Applications of Institutional Robotics

The goal of this post is to find better applications for Institutional Robotics. I present some of them and I will be updating the list. Please feel free to comment and increase this list. All your contributions will be credited.

  • Defense Regulation: we cannot prevent military use of robots. However, its use might be regulated by neutral and trustworthy organisations as the ONU. For instance, robots are forbidden to kill civilians.
  • Civil Regulation: in case robots were used by civilians in common-life tasks, they might be also regulated by each country in order to prevent misuses. For instance, prevent robots to steal, harm, kill, etc. following the orders of its owner.
  • Self-Refereeing in RoboCup: adversarial teams of robots are currently being developed to play soccer, but the referees are still humans controlling robots remotely. A global view of the match, namely all sensor data from all robots, might be used to enforce the rules of the game transparently to robot reasoners [1, Future Work, New applications of norms].

    Aibo robots playing soccer
    Aibo robots playing soccer

    An extract of my thesis, section New applications of norms:
    […]In this thesis, following the Electronic Institutions tradition we applied in our examples the regulation of Multi-agent systems (MAS) to e-commerce, mainly to auctions. However, we want to find and exploit new interesting applications of norms in MAS that may lead to enrich the current model. We envisage its application in robot soccer and autonomic networking.

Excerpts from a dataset
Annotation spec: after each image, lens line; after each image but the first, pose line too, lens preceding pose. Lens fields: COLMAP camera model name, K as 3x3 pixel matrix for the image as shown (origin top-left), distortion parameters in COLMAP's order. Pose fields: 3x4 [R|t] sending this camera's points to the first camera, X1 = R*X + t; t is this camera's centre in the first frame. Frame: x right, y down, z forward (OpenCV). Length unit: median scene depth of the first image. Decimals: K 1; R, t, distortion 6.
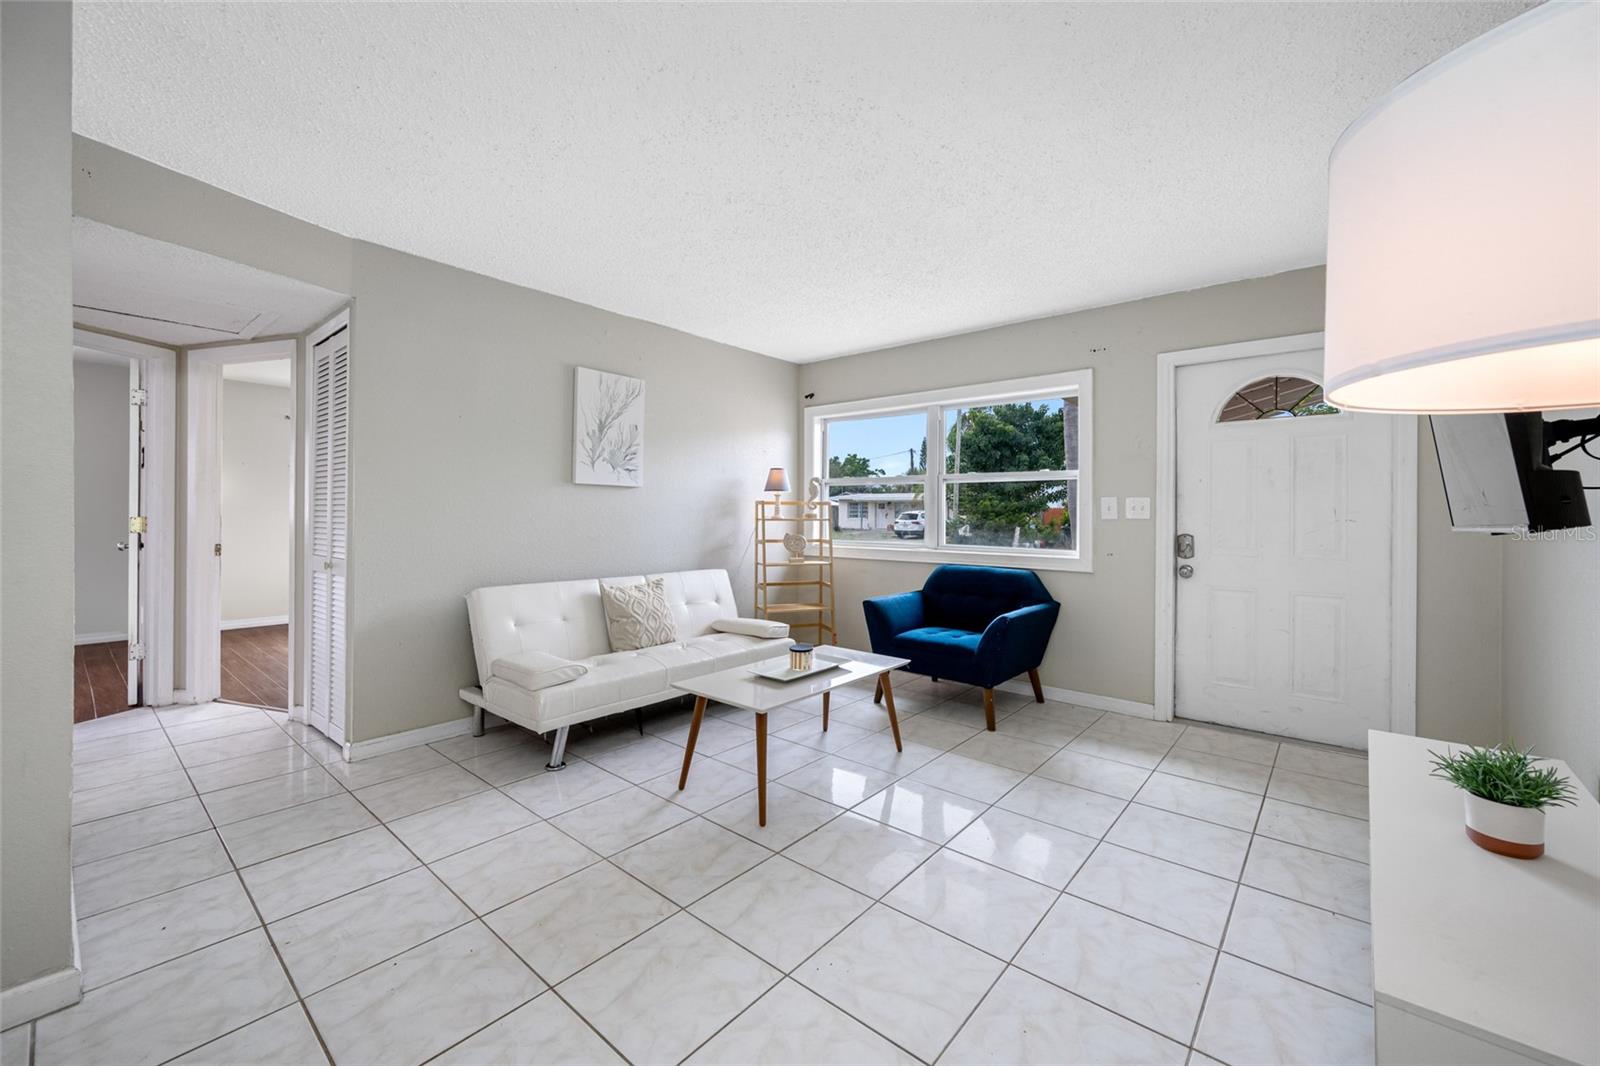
lens RADIAL K [[633.5, 0, 792.6], [0, 633.5, 507.4], [0, 0, 1]] dist [0.001275, 0.000663]
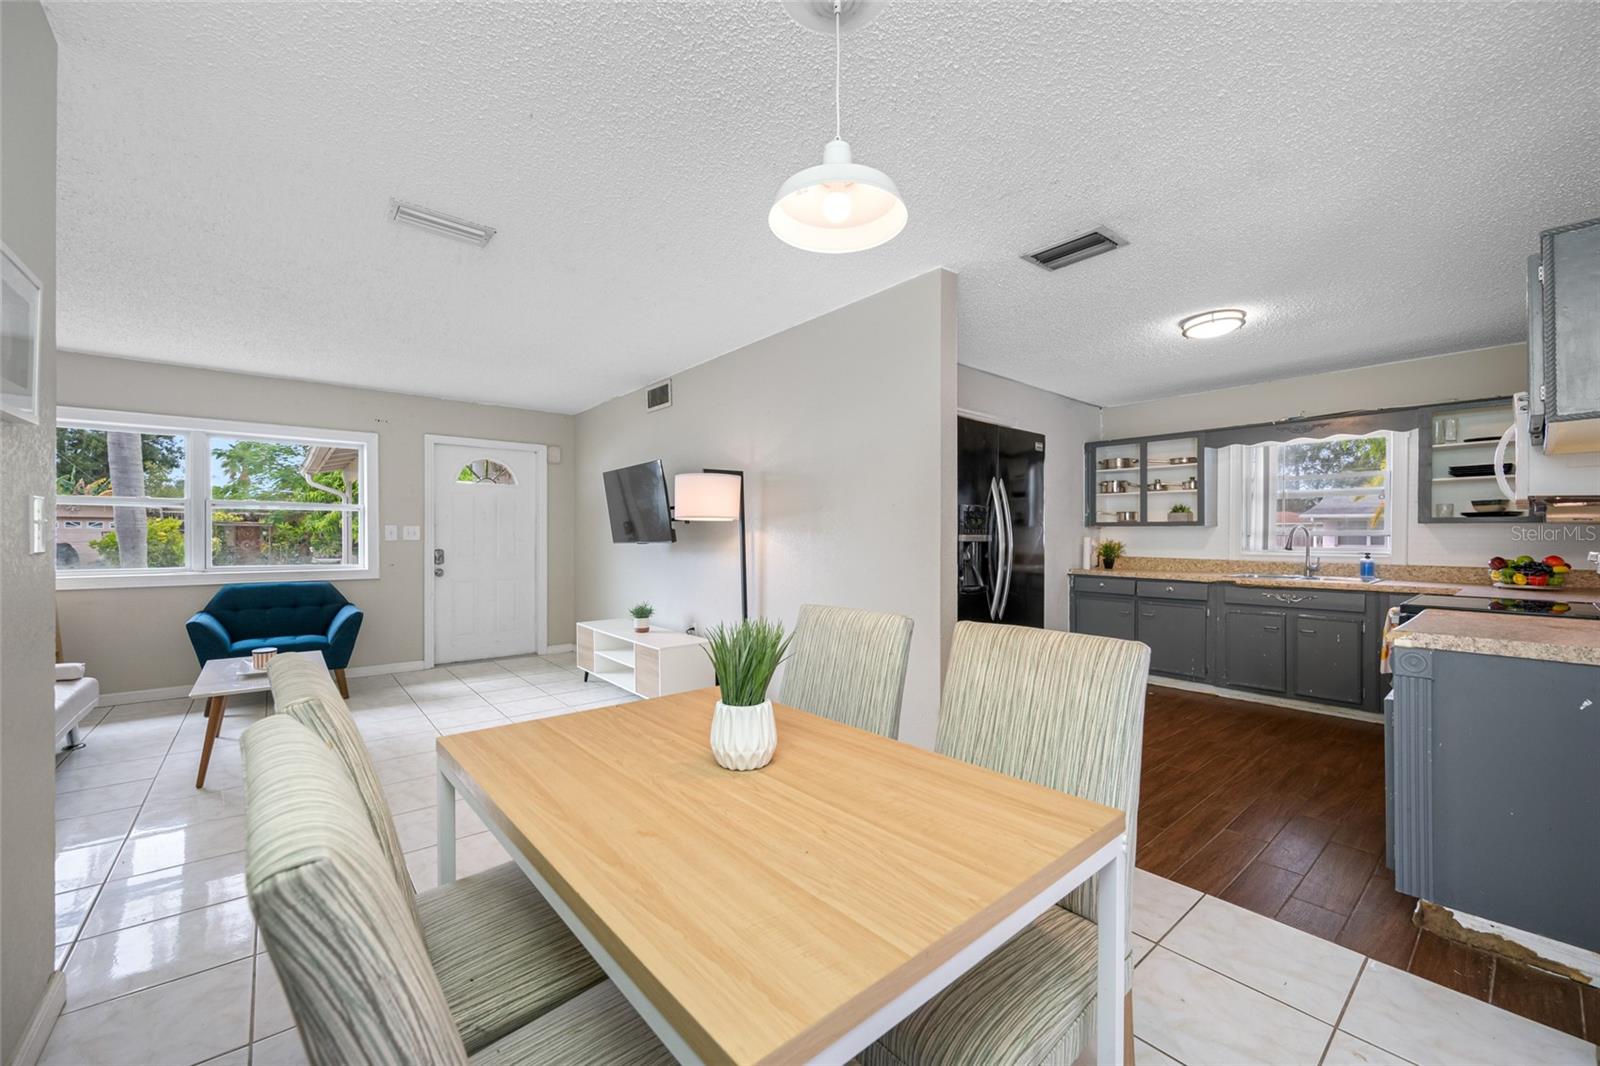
lens RADIAL K [[633.5, 0, 808.9], [0, 633.5, 529.8], [0, 0, 1]] dist [0.001275, 0.000663]
pose [[0.145648, 0.003160, 0.989331, -0.826302], [-0.014090, 0.999900, -0.001120, -0.018326], [-0.989236, -0.013776, 0.145678, -0.156965]]
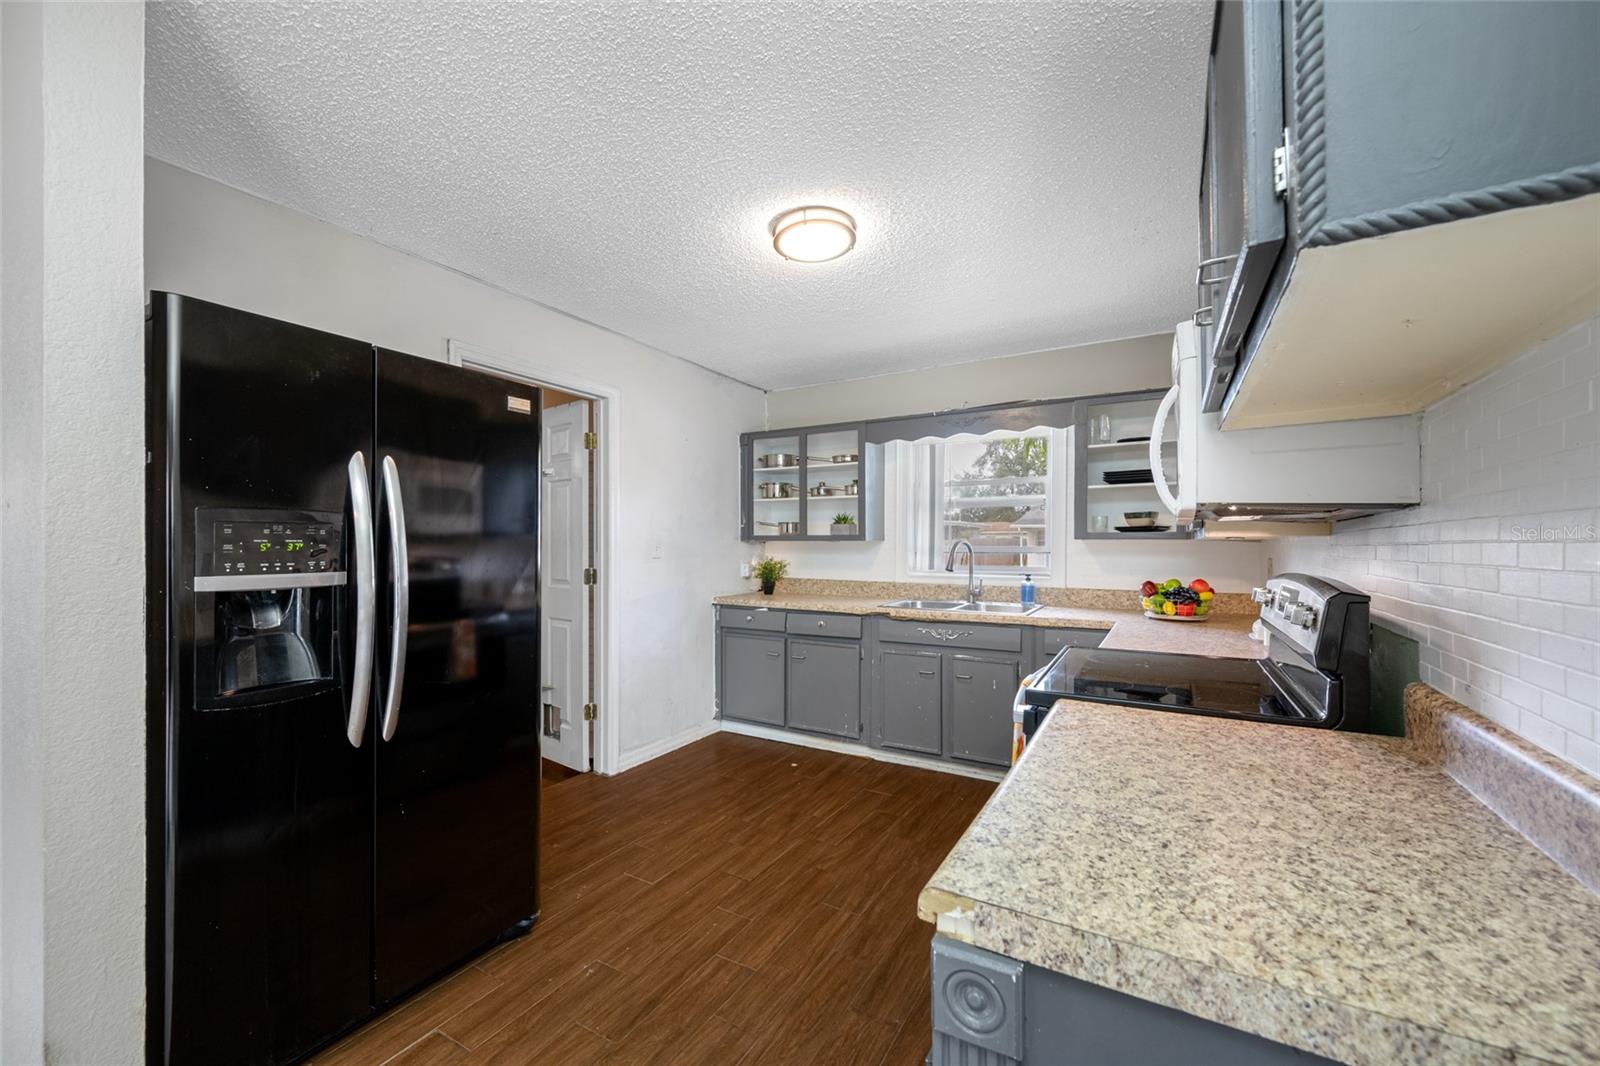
lens RADIAL K [[633.5, 0, 806.9], [0, 633.5, 533.9], [0, 0, 1]] dist [0.001275, 0.000663]
pose [[-0.191335, 0.008558, 0.981487, -0.385289], [-0.012151, 0.999865, -0.011087, -0.039497], [-0.981450, -0.014047, -0.191205, -0.504716]]
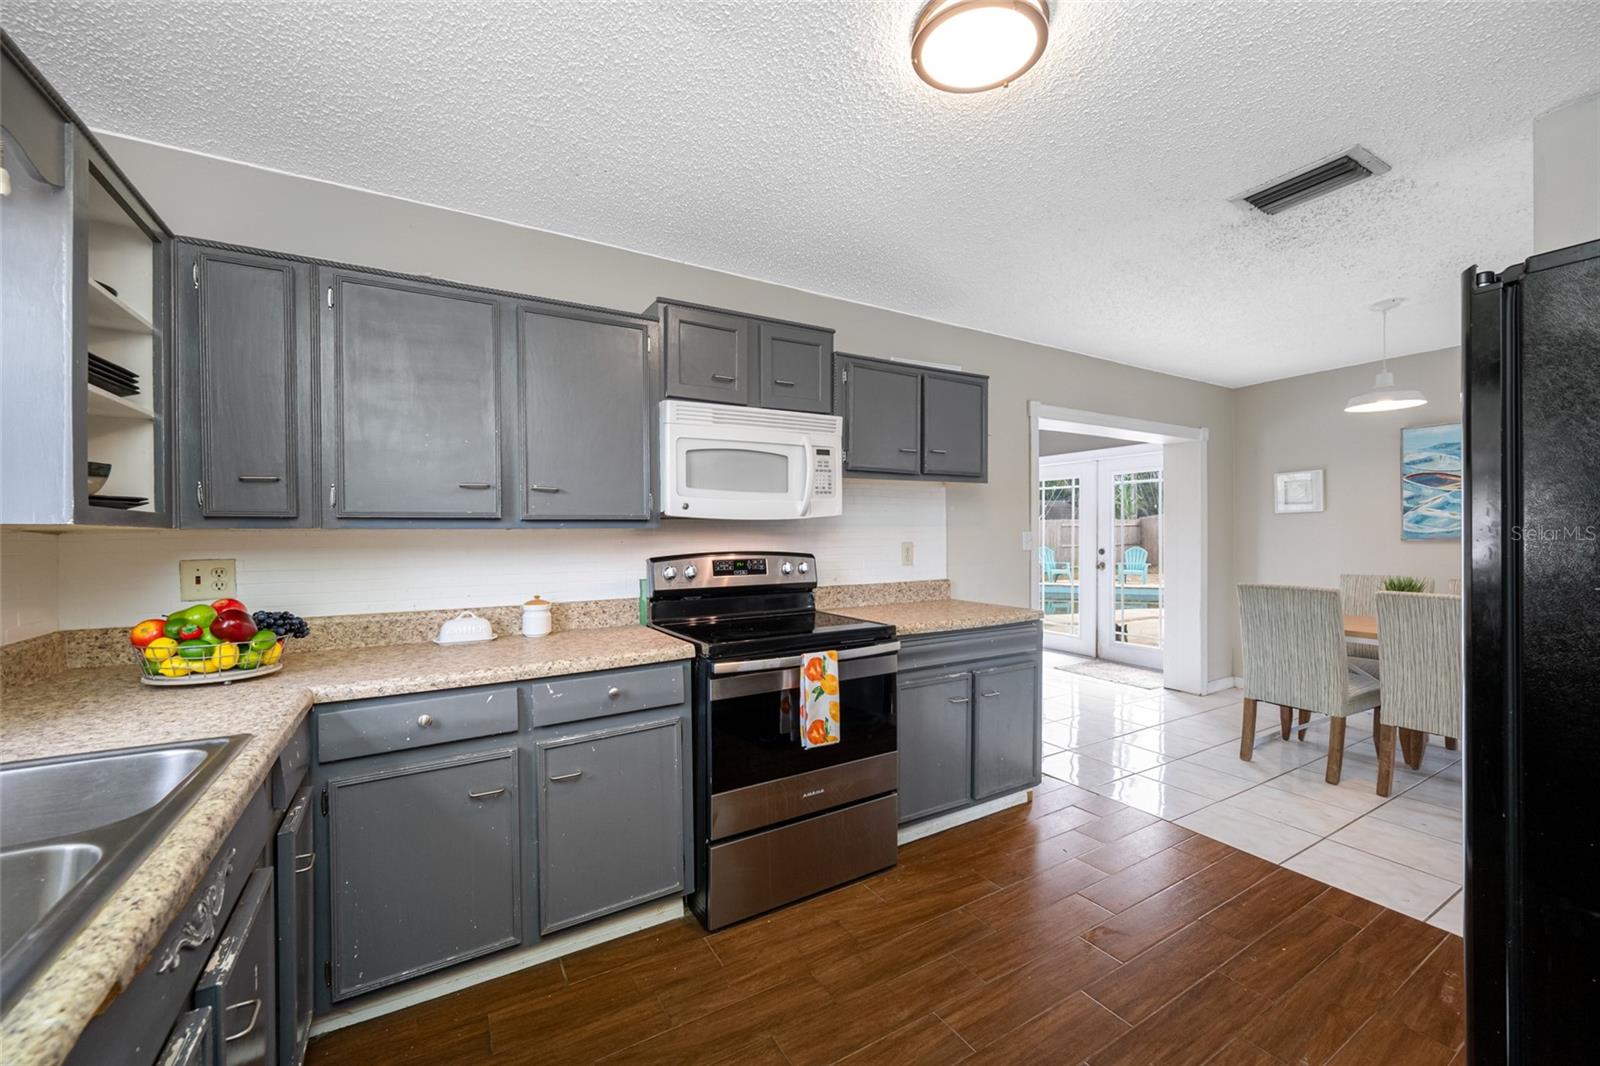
lens RADIAL K [[633.5, 0, 816.3], [0, 633.5, 543.0], [0, 0, 1]] dist [0.001275, 0.000663]
pose [[-0.303434, 0.009506, -0.952805, 0.657179], [0.016089, 0.999859, 0.004852, -0.032242], [0.952717, -0.013858, -0.303544, -0.609540]]
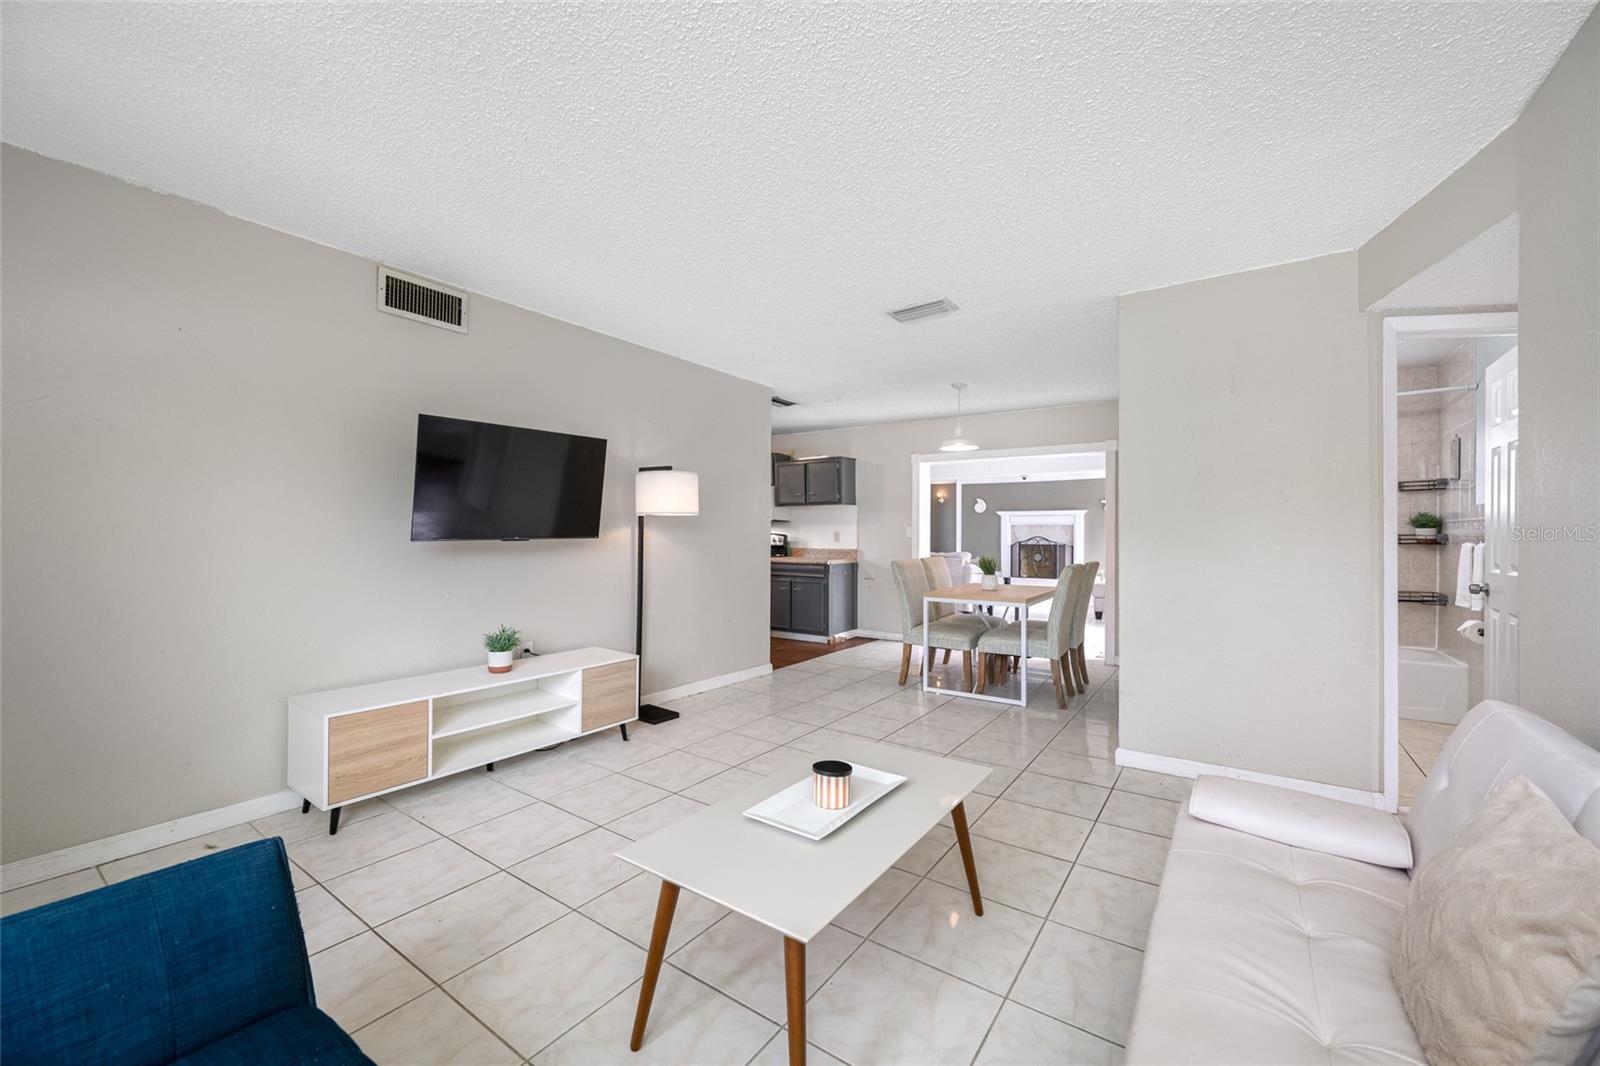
lens RADIAL K [[633.5, 0, 788.8], [0, 633.5, 544.8], [0, 0, 1]] dist [0.001275, 0.000663]
pose [[-0.995312, -0.006974, -0.096464, 0.089647], [-0.007307, 0.999968, 0.003101, 0.011607], [0.096439, 0.003791, -0.995332, 1.270946]]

### The problem
Reproduce the post on applications of institutional robotics word for word, from its title through its final sentence. Work only from the post on institutional robotics and leave the data aside.

### Your solution
Applications of Institutional Robotics

The goal of this post is to find better applications for Institutional Robotics. I present some of them and I will be updating the list. Please feel free to comment and increase this list. All your contributions will be credited.

  • Defense Regulation: we cannot prevent military use of robots. However, its use might be regulated by neutral and trustworthy organisations as the ONU. For instance, robots are forbidden to kill civilians.
  • Civil Regulation: in case robots were used by civilians in common-life tasks, they might be also regulated by each country in order to prevent misuses. For instance, prevent robots to steal, harm, kill, etc. following the orders of its owner.
  • Self-Refereeing in RoboCup: adversarial teams of robots are currently being developed to play soccer, but the referees are still humans controlling robots remotely. A global view of the match, namely all sensor data from all robots, might be used to enforce the rules of the game transparently to robot reasoners [1, Future Work, New applications of norms].

    Aibo robots playing soccer
    Aibo robots playing soccer

    An extract of my thesis, section New applications of norms:
    […]In this thesis, following the Electronic Institutions tradition we applied in our examples the regulation of Multi-agent systems (MAS) to e-commerce, mainly to auctions. However, we want to find and exploit new interesting applications of norms in MAS that may lead to enrich the current model. We envisage its application in robot soccer and autonomic networking.